ENTRIES SUPPLIED Start Marker

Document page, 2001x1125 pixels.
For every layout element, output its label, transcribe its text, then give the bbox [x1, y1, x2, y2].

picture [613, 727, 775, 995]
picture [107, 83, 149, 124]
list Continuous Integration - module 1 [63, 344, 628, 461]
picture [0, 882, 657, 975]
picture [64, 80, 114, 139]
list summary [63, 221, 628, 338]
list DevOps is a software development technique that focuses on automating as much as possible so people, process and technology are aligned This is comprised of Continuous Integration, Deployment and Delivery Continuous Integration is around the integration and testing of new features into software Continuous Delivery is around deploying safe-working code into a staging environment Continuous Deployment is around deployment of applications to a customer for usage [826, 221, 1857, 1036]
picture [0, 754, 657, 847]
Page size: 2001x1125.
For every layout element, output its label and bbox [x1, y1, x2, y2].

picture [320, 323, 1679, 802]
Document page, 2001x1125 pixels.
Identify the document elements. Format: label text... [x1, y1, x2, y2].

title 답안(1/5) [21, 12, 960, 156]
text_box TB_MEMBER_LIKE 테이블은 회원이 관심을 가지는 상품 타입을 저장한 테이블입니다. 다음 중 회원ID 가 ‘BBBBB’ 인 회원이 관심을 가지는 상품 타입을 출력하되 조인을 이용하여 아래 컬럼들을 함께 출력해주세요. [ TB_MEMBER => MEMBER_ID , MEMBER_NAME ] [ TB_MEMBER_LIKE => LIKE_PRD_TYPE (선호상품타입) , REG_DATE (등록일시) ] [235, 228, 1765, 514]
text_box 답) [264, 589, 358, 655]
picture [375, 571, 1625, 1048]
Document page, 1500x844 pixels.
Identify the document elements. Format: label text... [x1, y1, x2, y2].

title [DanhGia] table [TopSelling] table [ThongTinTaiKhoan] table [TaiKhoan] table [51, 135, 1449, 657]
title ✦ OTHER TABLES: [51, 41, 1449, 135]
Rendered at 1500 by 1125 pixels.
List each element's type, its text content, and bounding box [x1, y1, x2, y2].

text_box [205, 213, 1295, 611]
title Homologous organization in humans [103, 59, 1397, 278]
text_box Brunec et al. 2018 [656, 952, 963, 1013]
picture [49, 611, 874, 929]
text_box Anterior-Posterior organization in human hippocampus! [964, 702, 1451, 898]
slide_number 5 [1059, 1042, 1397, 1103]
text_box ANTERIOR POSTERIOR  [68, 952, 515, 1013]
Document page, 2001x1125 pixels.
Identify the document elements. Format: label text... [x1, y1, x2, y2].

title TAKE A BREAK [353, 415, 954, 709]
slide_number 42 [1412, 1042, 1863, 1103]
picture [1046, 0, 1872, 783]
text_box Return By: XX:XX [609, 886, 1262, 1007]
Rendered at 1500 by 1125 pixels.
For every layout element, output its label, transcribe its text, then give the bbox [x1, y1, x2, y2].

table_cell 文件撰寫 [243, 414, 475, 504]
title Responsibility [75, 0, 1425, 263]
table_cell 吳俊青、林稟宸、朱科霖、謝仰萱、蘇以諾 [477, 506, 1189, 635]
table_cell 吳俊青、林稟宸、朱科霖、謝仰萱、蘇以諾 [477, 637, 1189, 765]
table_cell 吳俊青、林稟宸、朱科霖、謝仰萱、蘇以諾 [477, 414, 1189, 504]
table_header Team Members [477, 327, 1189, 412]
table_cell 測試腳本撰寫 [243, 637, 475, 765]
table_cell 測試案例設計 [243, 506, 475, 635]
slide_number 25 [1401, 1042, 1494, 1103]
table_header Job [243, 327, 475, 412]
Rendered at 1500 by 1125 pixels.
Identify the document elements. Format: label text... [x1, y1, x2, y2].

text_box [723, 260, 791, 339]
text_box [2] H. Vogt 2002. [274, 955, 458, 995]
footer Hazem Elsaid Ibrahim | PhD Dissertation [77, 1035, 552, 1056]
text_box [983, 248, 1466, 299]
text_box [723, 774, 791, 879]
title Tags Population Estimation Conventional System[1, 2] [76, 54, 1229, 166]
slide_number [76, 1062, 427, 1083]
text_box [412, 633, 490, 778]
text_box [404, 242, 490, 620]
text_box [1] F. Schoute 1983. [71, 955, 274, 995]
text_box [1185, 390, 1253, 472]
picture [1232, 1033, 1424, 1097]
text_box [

ENTRIES SUPPLIED End Marker

*WHAT YOU ARE ASKED TO DO:*
From top to bottom, please output the material exactly.

*WRITTEN RESPONSE:*
Document page, 2001x1125 pixels.
For every layout element, output its label, transcribe its text, then give the bbox [x1, y1, x2, y2].

picture [613, 727, 775, 995]
picture [107, 83, 149, 124]
list Continuous Integration - module 1 [63, 344, 628, 461]
picture [0, 882, 657, 975]
picture [64, 80, 114, 139]
list summary [63, 221, 628, 338]
list DevOps is a software development technique that focuses on automating as much as possible so people, process and technology are aligned This is comprised of Continuous Integration, Deployment and Delivery Continuous Integration is around the integration and testing of new features into software Continuous Delivery is around deploying safe-working code into a staging environment Continuous Deployment is around deployment of applications to a customer for usage [826, 221, 1857, 1036]
picture [0, 754, 657, 847]
Page size: 2001x1125.
For every layout element, output its label and bbox [x1, y1, x2, y2].

picture [320, 323, 1679, 802]
Document page, 2001x1125 pixels.
Identify the document elements. Format: label text... [x1, y1, x2, y2].

title 답안(1/5) [21, 12, 960, 156]
text_box TB_MEMBER_LIKE 테이블은 회원이 관심을 가지는 상품 타입을 저장한 테이블입니다. 다음 중 회원ID 가 ‘BBBBB’ 인 회원이 관심을 가지는 상품 타입을 출력하되 조인을 이용하여 아래 컬럼들을 함께 출력해주세요. [ TB_MEMBER => MEMBER_ID , MEMBER_NAME ] [ TB_MEMBER_LIKE => LIKE_PRD_TYPE (선호상품타입) , REG_DATE (등록일시) ] [235, 228, 1765, 514]
text_box 답) [264, 589, 358, 655]
picture [375, 571, 1625, 1048]
Document page, 1500x844 pixels.
Identify the document elements. Format: label text... [x1, y1, x2, y2].

title [DanhGia] table [TopSelling] table [ThongTinTaiKhoan] table [TaiKhoan] table [51, 135, 1449, 657]
title ✦ OTHER TABLES: [51, 41, 1449, 135]
Rendered at 1500 by 1125 pixels.
List each element's type, its text content, and bounding box [x1, y1, x2, y2].

text_box [205, 213, 1295, 611]
title Homologous organization in humans [103, 59, 1397, 278]
text_box Brunec et al. 2018 [656, 952, 963, 1013]
picture [49, 611, 874, 929]
text_box Anterior-Posterior organization in human hippocampus! [964, 702, 1451, 898]
slide_number 5 [1059, 1042, 1397, 1103]
text_box ANTERIOR POSTERIOR  [68, 952, 515, 1013]
Document page, 2001x1125 pixels.
Identify the document elements. Format: label text... [x1, y1, x2, y2].

title TAKE A BREAK [353, 415, 954, 709]
slide_number 42 [1412, 1042, 1863, 1103]
picture [1046, 0, 1872, 783]
text_box Return By: XX:XX [609, 886, 1262, 1007]
Rendered at 1500 by 1125 pixels.
For every layout element, output its label, transcribe its text, then give the bbox [x1, y1, x2, y2].

table_cell 文件撰寫 [243, 414, 475, 504]
title Responsibility [75, 0, 1425, 263]
table_cell 吳俊青、林稟宸、朱科霖、謝仰萱、蘇以諾 [477, 506, 1189, 635]
table_cell 吳俊青、林稟宸、朱科霖、謝仰萱、蘇以諾 [477, 637, 1189, 765]
table_cell 吳俊青、林稟宸、朱科霖、謝仰萱、蘇以諾 [477, 414, 1189, 504]
table_header Team Members [477, 327, 1189, 412]
table_cell 測試腳本撰寫 [243, 637, 475, 765]
table_cell 測試案例設計 [243, 506, 475, 635]
slide_number 25 [1401, 1042, 1494, 1103]
table_header Job [243, 327, 475, 412]
Rendered at 1500 by 1125 pixels.
Identify the document elements. Format: label text... [x1, y1, x2, y2].

text_box [723, 260, 791, 339]
text_box [2] H. Vogt 2002. [274, 955, 458, 995]
footer Hazem Elsaid Ibrahim | PhD Dissertation [77, 1035, 552, 1056]
text_box [983, 248, 1466, 299]
text_box [723, 774, 791, 879]
title Tags Population Estimation Conventional System[1, 2] [76, 54, 1229, 166]
slide_number [76, 1062, 427, 1083]
text_box [412, 633, 490, 778]
text_box [404, 242, 490, 620]
text_box [1] F. Schoute 1983. [71, 955, 274, 995]
text_box [1185, 390, 1253, 472]
picture [1232, 1033, 1424, 1097]
text_box [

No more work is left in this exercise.